→ Problem details
Of the entries below, copy only those lines that contain the word "front".

------ Data supplied ------

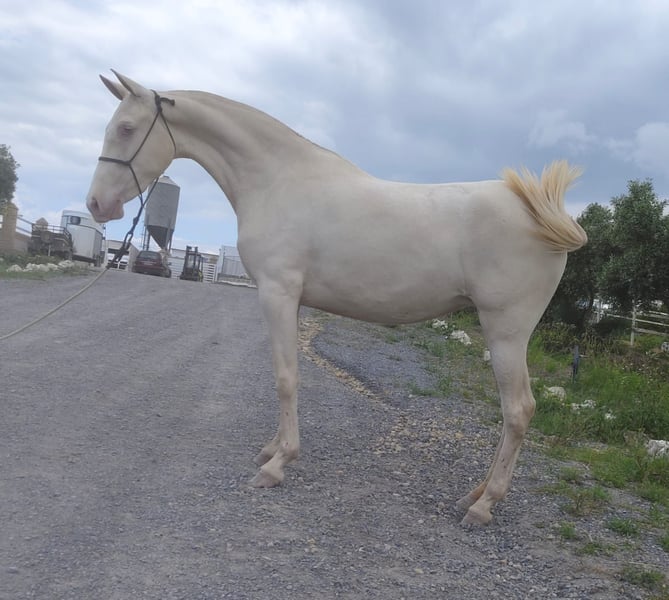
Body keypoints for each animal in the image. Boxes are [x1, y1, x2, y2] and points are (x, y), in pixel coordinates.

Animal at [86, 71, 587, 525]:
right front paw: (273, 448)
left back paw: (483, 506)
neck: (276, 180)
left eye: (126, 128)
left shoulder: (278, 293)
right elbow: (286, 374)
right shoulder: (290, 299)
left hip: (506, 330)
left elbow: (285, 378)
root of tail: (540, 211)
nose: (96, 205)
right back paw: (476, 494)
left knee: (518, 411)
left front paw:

------
------ Data supplied ------

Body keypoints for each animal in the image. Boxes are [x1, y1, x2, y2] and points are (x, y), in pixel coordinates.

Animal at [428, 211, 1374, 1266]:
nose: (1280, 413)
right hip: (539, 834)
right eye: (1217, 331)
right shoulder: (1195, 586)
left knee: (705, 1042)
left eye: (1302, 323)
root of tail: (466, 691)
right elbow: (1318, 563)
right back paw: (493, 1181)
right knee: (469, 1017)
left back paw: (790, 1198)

------
------ Data supplied ------

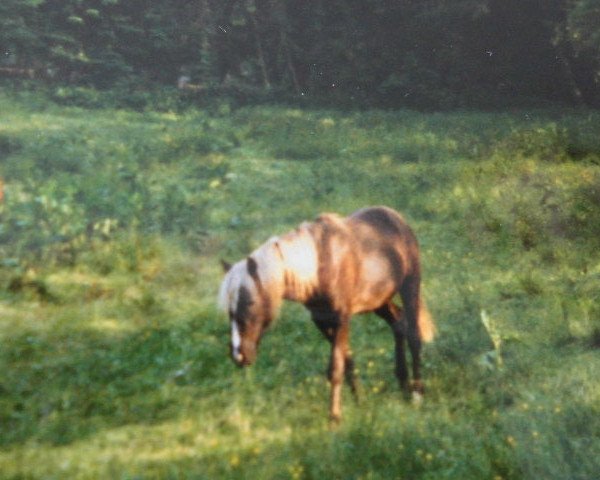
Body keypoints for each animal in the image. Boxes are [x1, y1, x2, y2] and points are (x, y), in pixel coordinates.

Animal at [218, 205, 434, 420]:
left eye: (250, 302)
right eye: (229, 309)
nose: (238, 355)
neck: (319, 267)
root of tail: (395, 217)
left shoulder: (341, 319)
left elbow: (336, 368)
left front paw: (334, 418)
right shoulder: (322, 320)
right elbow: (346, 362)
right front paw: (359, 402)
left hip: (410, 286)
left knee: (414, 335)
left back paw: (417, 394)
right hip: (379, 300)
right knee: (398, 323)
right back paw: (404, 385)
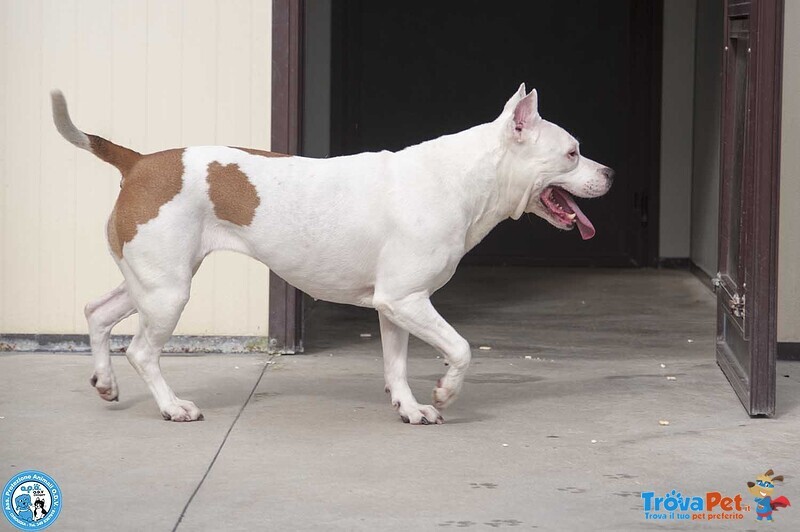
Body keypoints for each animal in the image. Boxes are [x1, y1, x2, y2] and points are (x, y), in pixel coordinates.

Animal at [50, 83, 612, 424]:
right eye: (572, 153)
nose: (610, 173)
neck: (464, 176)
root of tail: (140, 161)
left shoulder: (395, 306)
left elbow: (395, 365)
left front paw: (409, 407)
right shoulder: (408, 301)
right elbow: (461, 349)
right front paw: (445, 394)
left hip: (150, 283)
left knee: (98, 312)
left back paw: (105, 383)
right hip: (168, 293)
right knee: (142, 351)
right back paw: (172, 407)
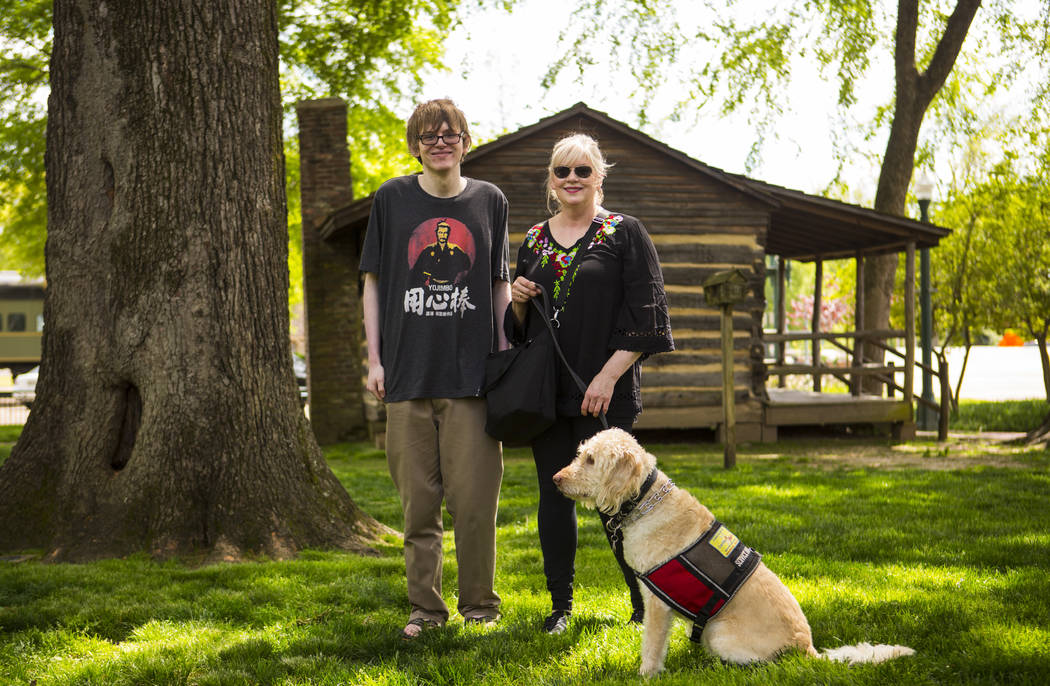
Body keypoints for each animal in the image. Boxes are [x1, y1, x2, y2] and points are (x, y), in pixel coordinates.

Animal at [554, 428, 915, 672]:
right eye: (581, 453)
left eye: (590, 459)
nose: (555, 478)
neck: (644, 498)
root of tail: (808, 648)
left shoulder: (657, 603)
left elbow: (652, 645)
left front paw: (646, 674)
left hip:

------

→ Expected output
right front paw: (273, 448)
left front paw:
left front paw: (334, 418)
right front paw: (359, 402)
left front paw: (409, 407)
right front paw: (445, 394)
left front paw: (646, 674)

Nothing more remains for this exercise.